Sun Cluster 2.2 Software Installation Guide

1.1 Sun Cluster Overview

The Sun Cluster system is a software environment that provides high availability (HA) support for data services and parallel database access on a cluster of servers (Sun Cluster servers). The Sun Cluster servers run the Solaris 2.6 or Solaris 7 operating environment, Sun Cluster framework software, disk volume management software, and HA data services or parallel database applications (OPS or XPS).

Sun Cluster framework software provides hardware and software failure detection, Sun Cluster system administration, system failover and automatic restart of data services in the event of a failure.

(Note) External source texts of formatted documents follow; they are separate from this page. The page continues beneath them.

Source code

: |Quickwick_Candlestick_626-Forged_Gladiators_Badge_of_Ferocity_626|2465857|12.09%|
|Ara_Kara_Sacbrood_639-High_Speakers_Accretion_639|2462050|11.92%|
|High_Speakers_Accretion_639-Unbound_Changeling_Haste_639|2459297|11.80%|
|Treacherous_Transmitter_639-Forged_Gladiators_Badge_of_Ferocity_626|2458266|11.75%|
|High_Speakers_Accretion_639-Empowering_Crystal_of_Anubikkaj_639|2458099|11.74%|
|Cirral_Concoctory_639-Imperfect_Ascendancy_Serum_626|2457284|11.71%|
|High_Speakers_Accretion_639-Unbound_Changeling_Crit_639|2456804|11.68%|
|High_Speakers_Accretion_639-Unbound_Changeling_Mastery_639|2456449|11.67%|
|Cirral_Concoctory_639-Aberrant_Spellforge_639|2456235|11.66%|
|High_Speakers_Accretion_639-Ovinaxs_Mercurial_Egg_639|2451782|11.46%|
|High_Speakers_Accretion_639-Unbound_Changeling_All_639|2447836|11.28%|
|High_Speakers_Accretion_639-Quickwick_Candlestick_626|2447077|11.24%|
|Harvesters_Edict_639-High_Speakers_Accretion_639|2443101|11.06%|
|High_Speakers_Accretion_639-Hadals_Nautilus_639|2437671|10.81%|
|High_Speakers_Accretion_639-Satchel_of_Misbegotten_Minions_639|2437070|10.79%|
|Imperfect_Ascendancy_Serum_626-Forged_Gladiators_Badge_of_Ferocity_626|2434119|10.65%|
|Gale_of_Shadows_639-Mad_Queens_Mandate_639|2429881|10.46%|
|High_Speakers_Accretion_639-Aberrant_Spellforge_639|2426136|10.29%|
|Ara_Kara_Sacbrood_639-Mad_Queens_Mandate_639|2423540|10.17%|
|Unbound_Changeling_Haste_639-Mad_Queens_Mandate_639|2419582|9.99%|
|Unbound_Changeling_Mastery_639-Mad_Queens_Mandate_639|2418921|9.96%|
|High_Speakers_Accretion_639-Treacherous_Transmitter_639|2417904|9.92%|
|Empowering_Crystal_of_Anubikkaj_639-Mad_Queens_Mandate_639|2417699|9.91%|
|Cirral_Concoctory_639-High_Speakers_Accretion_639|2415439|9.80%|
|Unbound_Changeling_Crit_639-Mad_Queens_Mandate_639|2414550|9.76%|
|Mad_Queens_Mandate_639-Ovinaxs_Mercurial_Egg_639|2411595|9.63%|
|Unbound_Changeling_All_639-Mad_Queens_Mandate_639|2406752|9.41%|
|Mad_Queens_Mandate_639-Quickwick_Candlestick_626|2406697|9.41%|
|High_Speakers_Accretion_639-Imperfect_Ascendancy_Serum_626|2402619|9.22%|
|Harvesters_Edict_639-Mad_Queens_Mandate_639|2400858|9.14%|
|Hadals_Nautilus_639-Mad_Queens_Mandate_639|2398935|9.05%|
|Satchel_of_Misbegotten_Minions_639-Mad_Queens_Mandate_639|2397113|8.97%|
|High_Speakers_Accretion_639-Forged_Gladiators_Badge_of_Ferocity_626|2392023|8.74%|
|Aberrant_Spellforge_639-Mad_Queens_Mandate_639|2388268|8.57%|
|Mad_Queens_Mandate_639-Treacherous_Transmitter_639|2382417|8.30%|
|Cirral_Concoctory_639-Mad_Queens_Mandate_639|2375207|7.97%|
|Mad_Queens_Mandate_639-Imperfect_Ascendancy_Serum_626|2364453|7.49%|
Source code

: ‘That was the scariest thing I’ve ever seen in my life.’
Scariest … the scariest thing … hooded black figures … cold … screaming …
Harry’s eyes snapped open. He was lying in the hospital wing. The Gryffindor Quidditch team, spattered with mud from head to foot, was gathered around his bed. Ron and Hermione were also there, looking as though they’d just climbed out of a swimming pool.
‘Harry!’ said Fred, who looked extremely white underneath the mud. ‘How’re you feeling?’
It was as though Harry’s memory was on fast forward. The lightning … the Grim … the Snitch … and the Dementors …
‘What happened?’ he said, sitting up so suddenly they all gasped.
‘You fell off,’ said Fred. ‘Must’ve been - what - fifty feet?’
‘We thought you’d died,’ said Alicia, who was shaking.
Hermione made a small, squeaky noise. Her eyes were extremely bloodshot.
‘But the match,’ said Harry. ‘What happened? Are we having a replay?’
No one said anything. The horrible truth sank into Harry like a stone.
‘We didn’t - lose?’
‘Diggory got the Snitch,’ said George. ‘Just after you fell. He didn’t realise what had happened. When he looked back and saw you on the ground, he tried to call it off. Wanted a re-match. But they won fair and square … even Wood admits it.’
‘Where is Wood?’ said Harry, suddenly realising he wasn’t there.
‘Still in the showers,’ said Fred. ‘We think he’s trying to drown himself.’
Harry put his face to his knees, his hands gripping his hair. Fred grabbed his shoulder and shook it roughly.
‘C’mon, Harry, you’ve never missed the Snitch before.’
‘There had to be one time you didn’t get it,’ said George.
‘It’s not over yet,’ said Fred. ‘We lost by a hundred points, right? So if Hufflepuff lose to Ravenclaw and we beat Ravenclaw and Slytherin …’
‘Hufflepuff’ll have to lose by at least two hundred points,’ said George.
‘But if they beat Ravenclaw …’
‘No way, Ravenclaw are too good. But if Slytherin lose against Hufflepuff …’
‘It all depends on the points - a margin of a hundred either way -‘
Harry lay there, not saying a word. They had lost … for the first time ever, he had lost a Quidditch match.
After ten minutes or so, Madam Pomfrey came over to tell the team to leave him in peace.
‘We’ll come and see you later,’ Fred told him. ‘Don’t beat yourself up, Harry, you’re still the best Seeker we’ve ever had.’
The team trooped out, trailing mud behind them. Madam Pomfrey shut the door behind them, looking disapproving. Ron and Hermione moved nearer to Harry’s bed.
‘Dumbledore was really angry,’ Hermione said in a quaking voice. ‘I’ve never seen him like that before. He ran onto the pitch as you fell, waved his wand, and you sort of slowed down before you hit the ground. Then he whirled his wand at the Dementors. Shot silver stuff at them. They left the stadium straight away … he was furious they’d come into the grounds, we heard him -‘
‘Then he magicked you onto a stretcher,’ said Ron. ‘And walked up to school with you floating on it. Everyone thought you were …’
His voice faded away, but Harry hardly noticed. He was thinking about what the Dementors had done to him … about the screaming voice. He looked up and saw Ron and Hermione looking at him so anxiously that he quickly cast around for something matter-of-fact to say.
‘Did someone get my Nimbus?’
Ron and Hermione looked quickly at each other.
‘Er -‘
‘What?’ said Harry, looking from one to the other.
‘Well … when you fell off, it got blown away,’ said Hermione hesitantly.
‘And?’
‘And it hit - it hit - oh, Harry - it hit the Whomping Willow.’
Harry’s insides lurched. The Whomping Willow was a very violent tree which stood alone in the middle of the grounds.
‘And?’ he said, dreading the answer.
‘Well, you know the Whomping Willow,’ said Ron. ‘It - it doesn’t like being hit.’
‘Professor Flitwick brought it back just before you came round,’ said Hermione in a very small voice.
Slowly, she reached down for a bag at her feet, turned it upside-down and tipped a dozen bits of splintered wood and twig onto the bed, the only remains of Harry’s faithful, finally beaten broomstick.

Sun Cluster software includes a set of HA data services and an Application Programming Interface (API) that can be used to create other HA data services by integrating them with the Sun Cluster framework.

Shared disk architecture used with Sun Cluster parallel databases provide increased availability by allowing users to simultaneously access a single database through several cluster nodes. If a node fails, users can continue to access the data through another node without any significant delay.

The Sun Cluster system uses Solstice DiskSuite, Sun StorEdge Volume Manager (SSVM), or Cluster Volume Manager (CVM) software to administer multihost disks--disks that are accessible from multiple Sun Cluster servers. The volume management software provides disk mirroring, concatenation, striping, and hot sparing. SSVM and CVM also provide RAID5 capability.

The purpose of the Sun Cluster system is to avoid the loss of service by managing failures. This is accomplished by adding hardware redundancy and software monitoring and restart capabilities; these measures reduce single points of failure in the system. A single-point failure is the failure of a hardware or software component that causes the entire system to be inaccessible to client applications.

With redundant hardware, every hardware component has a backup that can take over for a failed component. The fault monitors regularly probe the Sun Cluster framework and the highly available data services, and quickly detect failures. In the case of HA data services, HA fault monitors respond to failures either by moving data services running on a failed node to another node, or, if the node has not failed, by attempting to restart the data services on the same node.

Sun Cluster configurations tolerate the following types of single-point failures:

Server operating environment failure because of a crash or a panic
Data service failure
Server hardware failure
Network interface failure
Disk media failure